Avatar Chris February 2, 2021 at 6:21 am

I don’t deny Geoff there are many cases where the cyclist is at fault. I’ve had more than a few close encounters where the rider just popped out of nowhere and paying no attention. And that’s only exacerbated by the covid bike boom. Still you can research into thousands upon thousands of cases where it was truly the driver’s fault. Often intentional.
As are as running stop signs, that’s a double edged sword. I’m guilty of doing that but when I do, I see well in advance there are no cars on either side. I don’t just gleefully blow through. I know that’s kind of a gray area.
The story of the guy you worked with to me seems like a good example why we need better bike infrastructure. On an unrelated note, where did you work in Old Town?

Reply

Avatar Sam February 2, 2021 at 10:08 am

There is no gray area. Cyclists are not exempt from stop signs or signals.

From the DMV website:

“Bicyclists must obey STOP signs and red signal lights, and follow basic right-of-way rules. Do not cross through an intersection with a yellow signal light if you cannot make it across the intersection before the light changes to red.”
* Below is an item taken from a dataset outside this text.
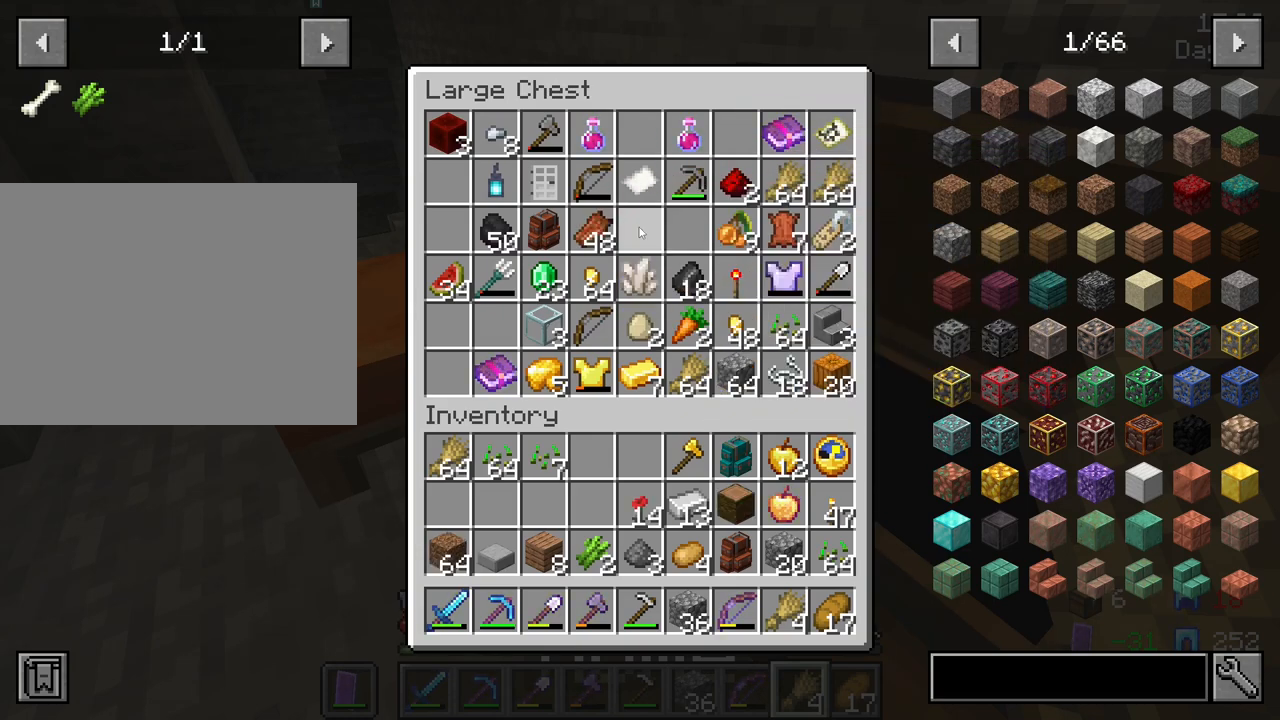
{"keys": ["shift"], "mouse": [], "mouse_move": "down", "events": [[100, "mouse_left", "up"]]}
https://www.dmv.ca.gov/portal/driver-education-and-safety/educational-materials/fast-facts/sharing-the-road-ffdl-37/

Reply

Avatar Geoff Page February 2, 2021 at 10:55 am

Chris, I don’t deny that motorists are at fault for many of the incidents, but no distinction has been made here. What percentage of the incidents were the fault of cyclists? The data comes from a cycling organization “With the help of the nonprofit BikeMaps.org, we analyzed the data we collected on bicyclists killed by drivers in 2020 and found some surprising takeaways.” Surprising that there is no mention of how many of these the cyclists were responsible for.

You said you do this yourself when you can see no cars are coming. That’s called a Yield, Chris, not a stop. If cars of that, they get a traffic ticket.

Reply

Avatar Chris February 2, 2021 at 11:53 am

“That’s called a Yield, Chris, not a stop. If cars of that, they get a traffic ticket.” Yeah I know. That’s why I used the term “guilty”. My point for admiring that was to knowledge that cyclists are very much at fault in many instances.

Reply

Avatar Geoff Page February 2, 2021 at 12:42 pm

I didn’t mean to imply that you didn’t know what a Yield was, Chris, but some might not know that. You highlighted my typo, I meant to say If cars “do” that, not “of” that. I’m just hoping someone has a resource that tells us what I’m curious about. I rode motorcycles and scooters for a long time and every time I read a headline about an accident involving a motorcycle, I checked to see who was at fault. Depressingly, most of the time it was the motorcyclist. There were plenty of instances where the car was at fault too, but at least there was some perspective.

Reply

Avatar Chris February 2, 2021 at 12:51 pm

All good Geoff. I knew what you meant. That’s one thing that annoys me about posting on the Rag is I can’t go back and correct types.

Reply

Frank Gormlie Frank Gormlie February 2, 2021 at 3:37 pm

Chris – and Geoff – and anyone else; if you have a typo just alert me in an email : obragblog@gmail.com and I’ll fix it – although I cannot fix bad reasoning, sloppy analogies, or double entrendres .

Reply

Avatar Chris February 2, 2021 at 12:53 pm

Typos (see what I mean lol?).

Reply

Avatar Geoff Page February 2, 2021 at 1:12 pm

Ha, ha, mee too my friend.

Reply

sealintheSelkirks sealintheSelkirks February 2, 2021 at 2:34 pm

Boy do I miss riding my old mtn bike. I’d even follow all the traffic rules if I could use my old Eddie Fischer ‘Tassajara’ model that I bought off my stepson in the early 00’s more often. Such a small price to pay.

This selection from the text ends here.